S-8 POS
As filed with the Securities and Exchange Commission on March 30, 2010
Registration No. 333- 152555
 
 
UNITED STATES
SECURITIES AND EXCHANGE COMMISSION
WASHINGTON, D.C. 20549
 
POST-EFFECTIVE AMENDMENT NO. 1
TO
FORM S-8
REGISTRATION STATEMENT
UNDER
THE SECURITIES ACT OF 1933
Argyle Security, Inc.
(Exact name of registrant as specified in its charter)
     
Delaware
(State of Incorporation)
  20-3101079
(I.R.S. Employer Identification No.)
12903 Delivery Drive
San Antonio, TX 78247

(Address of Principal Executive Offices) (Zip Code)
 
2007 Omnibus Securities and Incentive Plan
Stock Option Agreements between Argyle Security, Inc. and Certain Individuals
Restricted Stock Agreements between Argyle Security, Inc. and Certain Individuals

(Full title of the plan)
 
Sam Youngblood
President and Chief Executive Officer
Argyle Security, Inc.
12903 Delivery Drive
San Antonio, TX 78247

(Name and Address of Agent for Service)
(210) 495-5245
(Telephone Number, Including Area Code, of Agent for Service)
 
Copies to:
Matthew A. Kepke, Esq.
Vice President, General Counsel and Secretary
Argyle Security, Inc.
40 West 37th Street
New York, New York 10018
(212) 245-2700
Indicate by check mark whether the registrant is a large accelerated filer, an accelerated filer, a non-accelerated filer or a smaller reporting company.
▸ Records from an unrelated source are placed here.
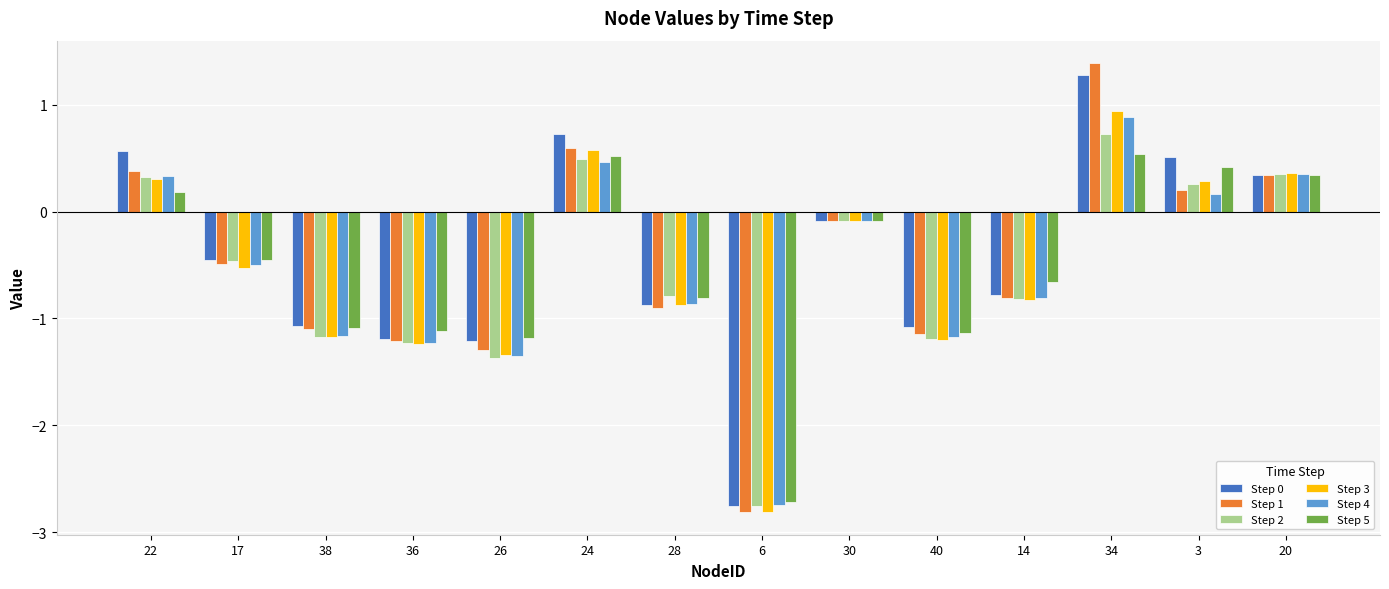

Are the bars grouped side by side (vs. stacked)?

Yes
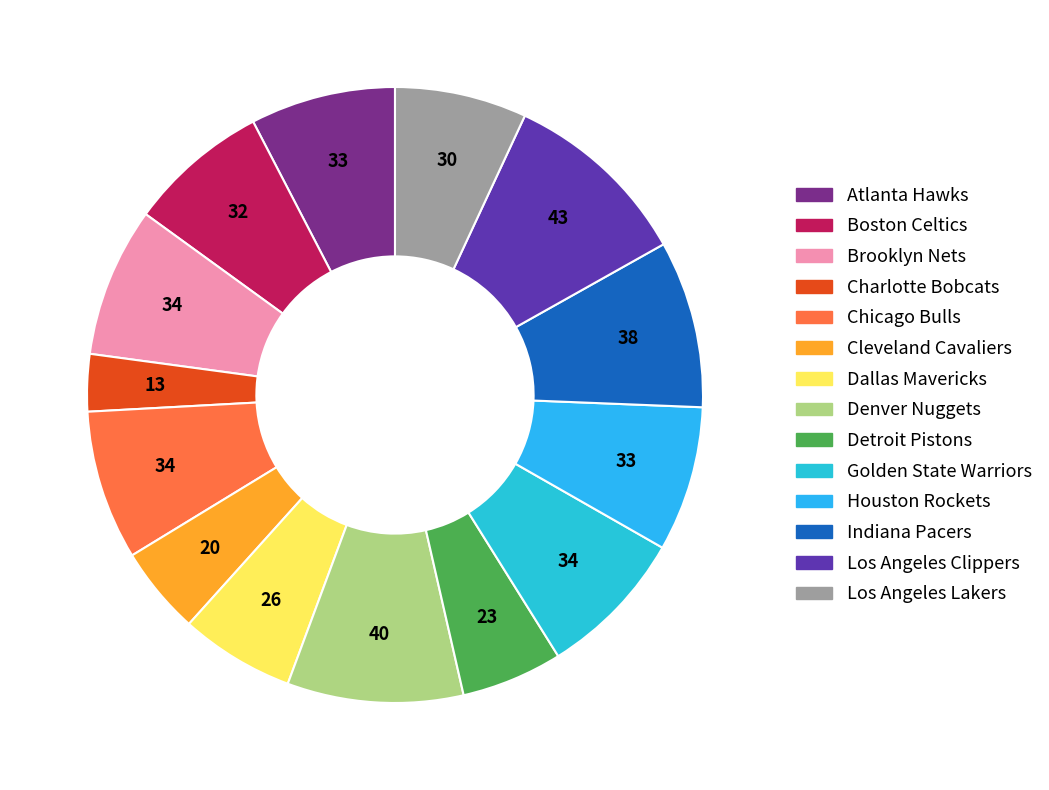

Count the number of slices in the pie.

14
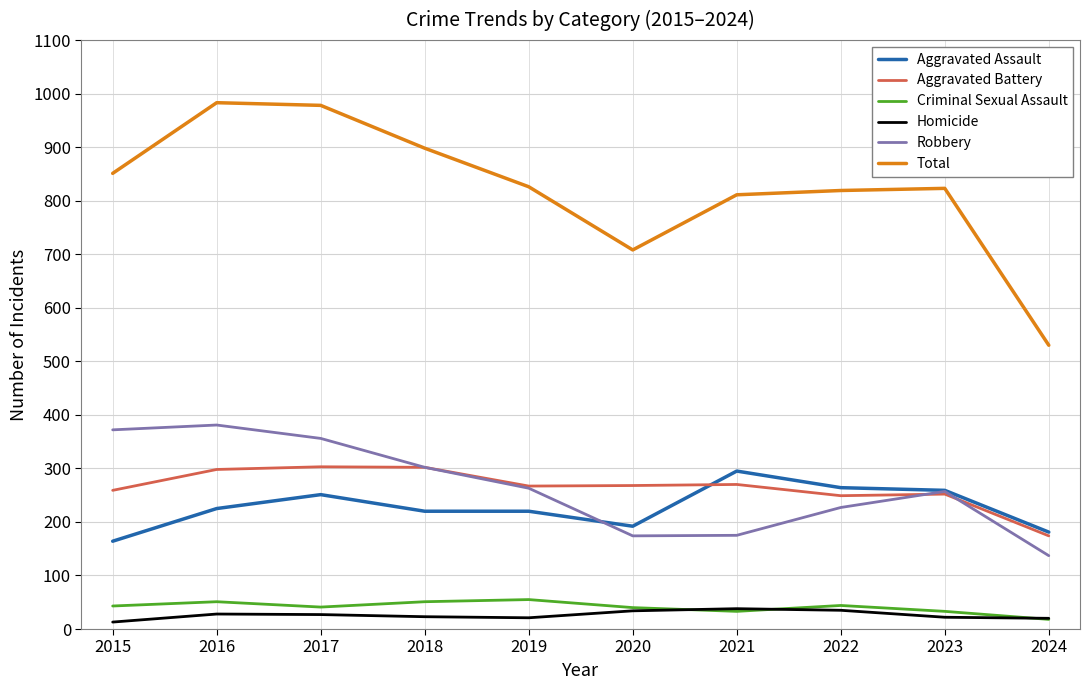

What is the total value across all series at 2022?

1638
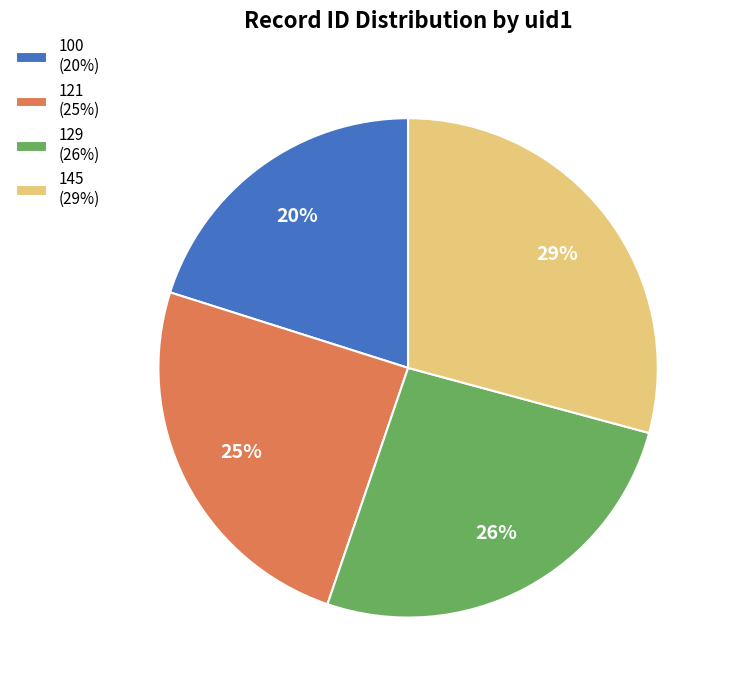

Approximately how many times larger is the value at 100 (20%) compared to 145 (29%)?

0.7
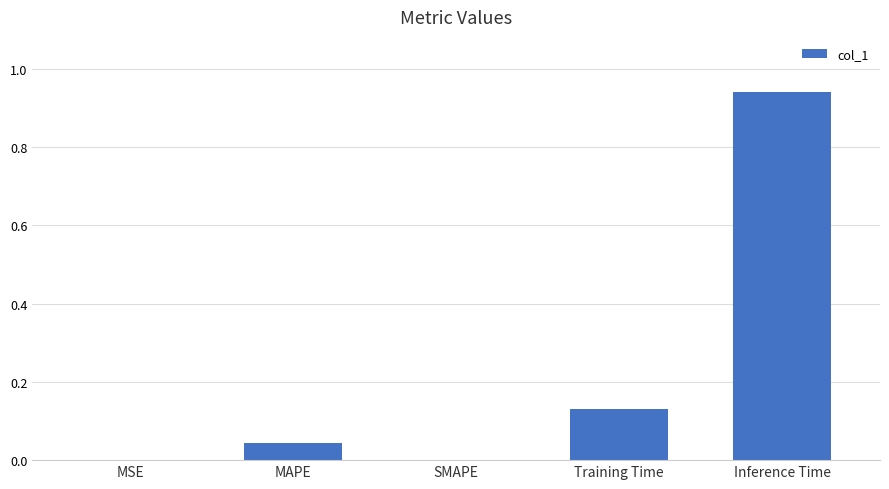

Which category has the highest value across all series?

Inference Time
See the definitions of “large accelerated filer,” “accelerated filer” and “smaller reporting company” in Rule 12b-2 of the Exchange Act. (Check one):
         
Large accelerated filer o
      Accelerated filer o
Non-accelerated filer o
  (Do not check if smaller reporting company)   Smaller reporting company þ
 
 

 

 


 

EXPLANATORY NOTE
This Post-Effective Amendment No. 1 relates to the Registration Statement (the “Registration Statement”) on Form S-8 (File No. 333-152555) of Argyle Security, Inc., a Delaware corporation (the “Company”), filed on July 25, 2008, registering up to 1,000,000 shares of the Company’s common stock under (i) the Company’s 2007 Omnibus Securities and Incentive Plan (the “Plan”), (ii) Stock Option Agreements between the Company and certain individuals and (iii) Restricted Stock Agreements between the Company and certain individuals. The Company intends to file a Form 15 to terminate the registration of its securities under Section 12(g) of the Securities Exchange Act of 1934, as amended (the “Exchange Act”), and suspend its duty to file reports under Sections 13 and 15(d) of the Exchange Act. In accordance with the undertaking contained in the Registration Statement, this Post-Effective Amendment No. 1 is being filed to remove from registration (i) up to 305,000 shares available for issuance under the Plan, (ii) up to 475,000 shares issuable upon exercise of options to purchase shares of common stock, and (iii) 190,000 restricted shares of common stock remaining unsold under the Registration Statement.

 

 


 

SIGNATURES
Pursuant to the requirements of the Securities Act of 1933, as amended, the registrant certifies that it has reasonable grounds to believe that it meets all of the requirements for filing on Form S-8 and has duly caused this Post-Effective Amendment No. 1 to the Registration Statement to be signed on its behalf by the undersigned, thereunto duly authorized, in the City of San Antonio, State of Texas, on March 30, 2010.
         
  Argyle Security, Inc.
 
 
  By:   /s/ Sam Youngblood    
    Name:   Sam Youngblood   
    Title:   President and Chief Executive Officer   
 
No other person is required to sign this Post-Effective Amendment No. 1 in reliance upon Rule 478 under the Securities Act.